ИСТОЧНИК »
######

Идентичность мы-группы весьма функциональна: она предписывает своим носителям желания, способы поведения и действия, помогает в определении ситуаций и формирует ожидания в отношении поведения других участников взаимодействия, предоставляя некоторое пространство выбора. С другой стороны, данная свобода выбора детерминирована границами мы-группы.
В социальной реальности существуют также общности и группы, с которыми индивид себя не отождествляет. Это «они-группы», к которым «я не могу или не хочу принадлежать» [Бауман, 1996]. Само существование группы «они» генерирует, стимулирует, усиливает идентичность по отношению к общности «мы».
В процессе институционализации, если вновь обратиться к работе Т. Бергера и П. Лукмана, большинство практик легитимизируются и включаются в так называемый символический универсум. Эта четвертая стадия легимизации является уже уделом профессионалов. Можно сказать, что с позиции интеграционной эффективности наиболее действенна идеология национализма (гражданского или этнического), формирующая воображаемые сообщества. Как в свое время отметил Б. Андерсон, существенную роль в этом процессе играют паломничества бюрократов, создающих единое культурное и географическое пространство. Успех или неуспех формирования такого большого сообщества, как нация, целиком зависит от наличия соответствующего образовательного центра. При этом одна из социальных групп распространяет присущие ей практики на все общество в целом. Так, образовательный институт проецирует на все общество язык данной группы как литературный язык, историю нации — как общую историю всех ее культурных групп и регионов. В этом случае в едином национальном пространстве создается своего рода иерархия идентичностей, связанная с тем, что социальные, этнические группы не имеют такого же доступа к инструментам легитимации, как титульные группы.

######

ВЫПОЛНИТЕ ЗАДАНИЯ »
**A)** Переведите на английский язык следующее предложение из текста о групповой идентичности: «Само существование группы «они» генерирует, стимулирует, усиливает идентичность по отношению к общности «мы».»
**B)** Обновите фрагмент текста о групповой идентичности между словами «Идентичность мы-группы весьма» и «детерминирована границами мы-группы.» включительно, заменив «весьма» на «в высшей степени».
**C)** Напишите продолжение текста о групповой идентичности начиная с места, где он заканчивается.

Сохранённые записи данных
######

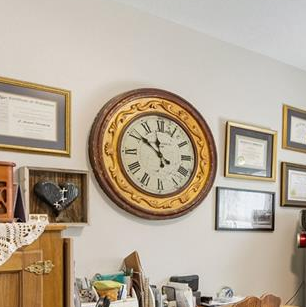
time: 11:50
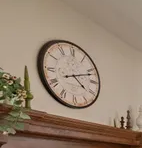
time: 4:11
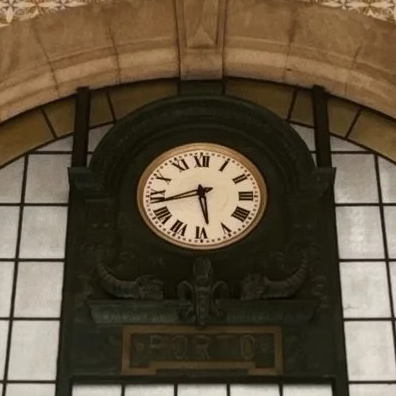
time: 5:42
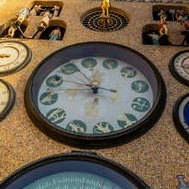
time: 10:47
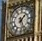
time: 1:26
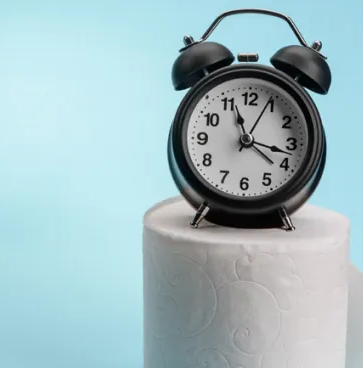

######

ОТВЕТЫ »
**A)** The very existence of the "they" group generates, stimulates, and strengthens identity in relation to the "we" community.

**B)**
Идентичность мы-группы в высшей степени функциональна: она предписывает своим носителям желания, способы поведения и действия, помогает в определении ситуаций и формирует ожидания в отношении поведения других участников взаимодействия, предоставляя некоторое пространство выбора. С другой стороны, данная свобода выбора детерминирована границами мы-группы.

**C)**
Этот латентный конфликт Б. Андерсон продемонстрировал на примере французского протектората Индокитай. Он доказал, что это был неудачный опыт создания нации, обусловленный культурным и социальным лидерством вьетнамцев, их до-
минированием в среде чиновничества и блокированием ими социальных лифтов для кхмеров и лаосцев. Как следствие, не сформировалась полиэтничная элита и не сложилось общее индокитайское самосознание [Андерсон, 2001: 146—150].
Опыт, отражаемый в индивидуальной биографии, является как бы началом процесса институционализации и, соответственно, формирования идентичности. С одной стороны, в сложившейся культуре, определяемой наличием целой системы образовательных и бюрократических институтов, биографии становятся типичными, то есть здесь опыт как бы предопределен заранее хабитуализирован-ными сценариями жизненного пути. В советском прошлом это были школа, армия, вуз, распределение или вербовка (то есть то, что было связано со сменой места жительства) и прочее. С другой же стороны, в биографиях сохраняется специфический опыт, который при логике больших цифр нивелируется в такой категории, как «культурное многообразие».
Кризис советской идентичности как «новой исторической общности советский народ», приводит к актуализации уже имеющихся идентичностей, поддерживаемых в культурном пространстве национальных республик, с одной стороны, и к формированию новых идентичностей в рамках уже существующих, легитимных идентичностей — с другой. В Республике Коми к таким идентичностям относятся коми-ижемцы (самоназвание «изьватас»), этническая группа, проживающая на севере региона и отличающаяся от титульного этноса коми-зырян собственным диалектом, хозяйственным укладом и традициями, легитимирующими сложившиеся хозяйственные и коммуникативные практики.
До переписи 2002 г. этноним ижемцы учитывался в официальной статистике лишь один раз — в ходе переписи населения 1926 г. Вплоть до переписи 1989 г. включительно коми-ижемцы не выделялись вовсе, поскольку этноним ижемцы приравнивался к этнониму коми. Согласно переписи населения 2002 г., в России насчитывалось 15607 коми-ижемцев: из них в Республике Коми проживали 12689 чел., в Мурманской области — 1128 чел., в Ямало-Ненецком автономном округе — 1002 чел., в Ханты-Мансийском автономном округе — 740 чел. [Шабаев, Дронова, Шарапов, 2010].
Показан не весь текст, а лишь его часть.